There in the Slow Train, I hear "My Oh My."  I hear the same series from Seattle's point of view, and I feel happy to be from Seattle.  And I wonder: can I really belong in both places?  Do I belong anywhere?  I look at Seattle and I think:  my city.  I look at Oberlin and I think:  my town.  I claim them both as my own, but would either of them claim me?  I haven't been a part of Oberlin in so long.  New buildings and businesses spring up.  Old ones disappear.  I don't recognize the kids lounging, swearing, and smoking in front of Gibson's.  I don't know anymore whether the Indians are having a good season, and I wonder how anyone could wear a baseball cap with such a horribly racist mascot on it.

And in Seattle, I am forever the transplant, the bumpkin.  The mountains hem me in, beautiful as they are, and I ache for the flat stretch of Ohio cornfields and the way the sky becomes a concrete part of the landscape.  I don't go hiking because the Northwest's harsh wilderness seems like it's trying to shrug me off, shut me out; instead I stay in the grit of the city and I feel lost there.  Suffocated.  My Northwestern friends have their own patois, their shared stories: songs from summer camp, the '01 quake, That One Time We Lost The Sonics, how their parents built Seattle and Tacoma, made planes at Boeing, worked the forklifts at construction sites, wired all the buildings with electricity.  I have no such concrete attachment to this place.  My bones aren't in this city.

At the same time, though, I feel such a fierce affinity for both Seattle and Oberlin.  I am proud of my two homes.  I think of the dancing at Illumination and the dancing at the intersection of Pike/Pine after Obama's first election in '08; how in the summer the waters of Plum Creek turn lazy and Mount Rainer rears up against the brilliant blue Seattle sky; the electric energy of Oberlin High School's hallways and Thomas Jefferson's non-hallways.  

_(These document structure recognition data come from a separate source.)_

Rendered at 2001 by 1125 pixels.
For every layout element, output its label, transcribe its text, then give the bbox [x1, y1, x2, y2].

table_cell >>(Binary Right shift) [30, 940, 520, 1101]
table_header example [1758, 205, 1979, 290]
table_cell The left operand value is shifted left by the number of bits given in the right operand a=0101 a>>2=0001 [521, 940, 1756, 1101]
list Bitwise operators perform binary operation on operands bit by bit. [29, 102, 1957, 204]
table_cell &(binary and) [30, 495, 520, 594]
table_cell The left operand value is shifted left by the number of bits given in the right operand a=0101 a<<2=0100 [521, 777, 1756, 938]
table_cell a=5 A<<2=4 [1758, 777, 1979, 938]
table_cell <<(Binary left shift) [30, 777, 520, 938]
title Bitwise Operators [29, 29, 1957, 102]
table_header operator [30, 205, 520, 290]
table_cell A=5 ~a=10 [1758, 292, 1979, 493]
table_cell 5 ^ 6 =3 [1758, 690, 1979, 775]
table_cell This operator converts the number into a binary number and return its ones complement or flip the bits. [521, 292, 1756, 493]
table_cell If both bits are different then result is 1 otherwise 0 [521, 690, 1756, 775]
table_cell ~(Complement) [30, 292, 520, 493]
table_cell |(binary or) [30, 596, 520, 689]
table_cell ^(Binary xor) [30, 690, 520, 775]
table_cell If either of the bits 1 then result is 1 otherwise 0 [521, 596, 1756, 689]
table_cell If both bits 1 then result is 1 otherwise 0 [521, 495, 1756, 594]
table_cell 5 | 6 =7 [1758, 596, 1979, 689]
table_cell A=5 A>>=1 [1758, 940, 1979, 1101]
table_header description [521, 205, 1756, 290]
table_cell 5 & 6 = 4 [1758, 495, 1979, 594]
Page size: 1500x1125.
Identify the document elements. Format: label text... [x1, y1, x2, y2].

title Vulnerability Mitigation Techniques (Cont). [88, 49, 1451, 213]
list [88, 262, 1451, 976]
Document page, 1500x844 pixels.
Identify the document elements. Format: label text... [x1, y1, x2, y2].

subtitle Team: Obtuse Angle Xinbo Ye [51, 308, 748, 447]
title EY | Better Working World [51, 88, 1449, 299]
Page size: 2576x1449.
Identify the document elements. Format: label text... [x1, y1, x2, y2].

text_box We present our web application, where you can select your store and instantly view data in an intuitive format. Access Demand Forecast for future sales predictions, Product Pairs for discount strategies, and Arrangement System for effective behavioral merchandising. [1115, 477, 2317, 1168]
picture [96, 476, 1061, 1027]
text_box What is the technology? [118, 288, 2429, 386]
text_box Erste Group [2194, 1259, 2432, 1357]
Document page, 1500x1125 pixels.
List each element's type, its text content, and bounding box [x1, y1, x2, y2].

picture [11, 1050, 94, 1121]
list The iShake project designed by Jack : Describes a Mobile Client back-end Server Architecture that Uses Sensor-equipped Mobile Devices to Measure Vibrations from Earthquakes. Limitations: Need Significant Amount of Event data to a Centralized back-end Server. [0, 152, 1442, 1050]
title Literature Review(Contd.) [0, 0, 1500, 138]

So these places are the same to me.  They are made of joy and daring and a creative and vital spark, and I am drunk with love for the both of them.  It's not an unthinking love; I know their limitations and the ways in which I do not fit with them.  I know their differences.  But they still make me feel a romantic love of place: a sort of reckless, unconditional pride.  A luckiness, that I got to be a part of both of them.  And that love, that pride, that sense of luck?  Perhaps they earn me a sense of belonging.